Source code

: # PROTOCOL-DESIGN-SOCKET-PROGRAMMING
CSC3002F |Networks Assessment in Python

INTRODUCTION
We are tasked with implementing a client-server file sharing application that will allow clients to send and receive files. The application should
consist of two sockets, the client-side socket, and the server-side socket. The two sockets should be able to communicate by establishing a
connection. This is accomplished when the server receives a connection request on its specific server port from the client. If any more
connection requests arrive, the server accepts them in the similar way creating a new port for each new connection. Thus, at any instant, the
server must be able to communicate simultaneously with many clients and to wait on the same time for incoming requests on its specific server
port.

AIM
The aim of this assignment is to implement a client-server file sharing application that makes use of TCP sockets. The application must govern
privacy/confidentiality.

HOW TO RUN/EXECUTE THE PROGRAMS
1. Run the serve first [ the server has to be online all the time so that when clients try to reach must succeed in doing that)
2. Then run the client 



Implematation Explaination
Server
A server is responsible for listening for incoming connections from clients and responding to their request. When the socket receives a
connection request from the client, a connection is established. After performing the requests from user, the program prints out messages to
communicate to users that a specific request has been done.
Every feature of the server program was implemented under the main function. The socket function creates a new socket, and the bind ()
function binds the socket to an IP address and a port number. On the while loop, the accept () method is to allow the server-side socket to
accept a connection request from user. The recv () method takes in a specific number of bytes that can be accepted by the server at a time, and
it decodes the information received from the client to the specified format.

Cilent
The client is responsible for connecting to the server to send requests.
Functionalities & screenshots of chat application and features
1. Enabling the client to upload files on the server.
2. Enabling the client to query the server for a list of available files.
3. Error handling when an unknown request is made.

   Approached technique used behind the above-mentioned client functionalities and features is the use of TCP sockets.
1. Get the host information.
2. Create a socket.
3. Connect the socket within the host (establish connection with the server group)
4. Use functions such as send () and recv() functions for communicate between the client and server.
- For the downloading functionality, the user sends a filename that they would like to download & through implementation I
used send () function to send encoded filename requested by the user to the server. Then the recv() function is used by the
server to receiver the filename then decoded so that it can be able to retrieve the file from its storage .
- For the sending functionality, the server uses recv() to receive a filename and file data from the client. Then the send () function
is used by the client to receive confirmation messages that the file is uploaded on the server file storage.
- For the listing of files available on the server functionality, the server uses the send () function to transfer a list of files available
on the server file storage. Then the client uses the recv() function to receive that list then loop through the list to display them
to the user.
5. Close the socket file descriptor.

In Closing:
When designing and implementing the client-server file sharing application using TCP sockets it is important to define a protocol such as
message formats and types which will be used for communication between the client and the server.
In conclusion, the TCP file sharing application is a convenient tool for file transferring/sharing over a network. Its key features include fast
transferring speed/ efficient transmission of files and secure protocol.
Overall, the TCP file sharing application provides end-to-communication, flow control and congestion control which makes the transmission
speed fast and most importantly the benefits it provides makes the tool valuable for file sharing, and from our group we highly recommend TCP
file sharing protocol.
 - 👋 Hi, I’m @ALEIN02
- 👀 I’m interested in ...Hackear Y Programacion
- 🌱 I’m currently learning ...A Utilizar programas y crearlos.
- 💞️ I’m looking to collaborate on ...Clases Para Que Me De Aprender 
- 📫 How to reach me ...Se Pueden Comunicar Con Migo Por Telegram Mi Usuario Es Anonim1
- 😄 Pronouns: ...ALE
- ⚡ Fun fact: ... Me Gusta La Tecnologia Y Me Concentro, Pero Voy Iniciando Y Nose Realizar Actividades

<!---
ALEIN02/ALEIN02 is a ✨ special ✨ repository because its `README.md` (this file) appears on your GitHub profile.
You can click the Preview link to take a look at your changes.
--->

[TRY IT] Show a copy of each line from the records above in which the string "group" occurs.

[ANSWER SPACE]
3. Connect the socket within the host (establish connection with the server group)
speed fast and most importantly the benefits it provides makes the tool valuable for file sharing, and from our group we highly recommend TCP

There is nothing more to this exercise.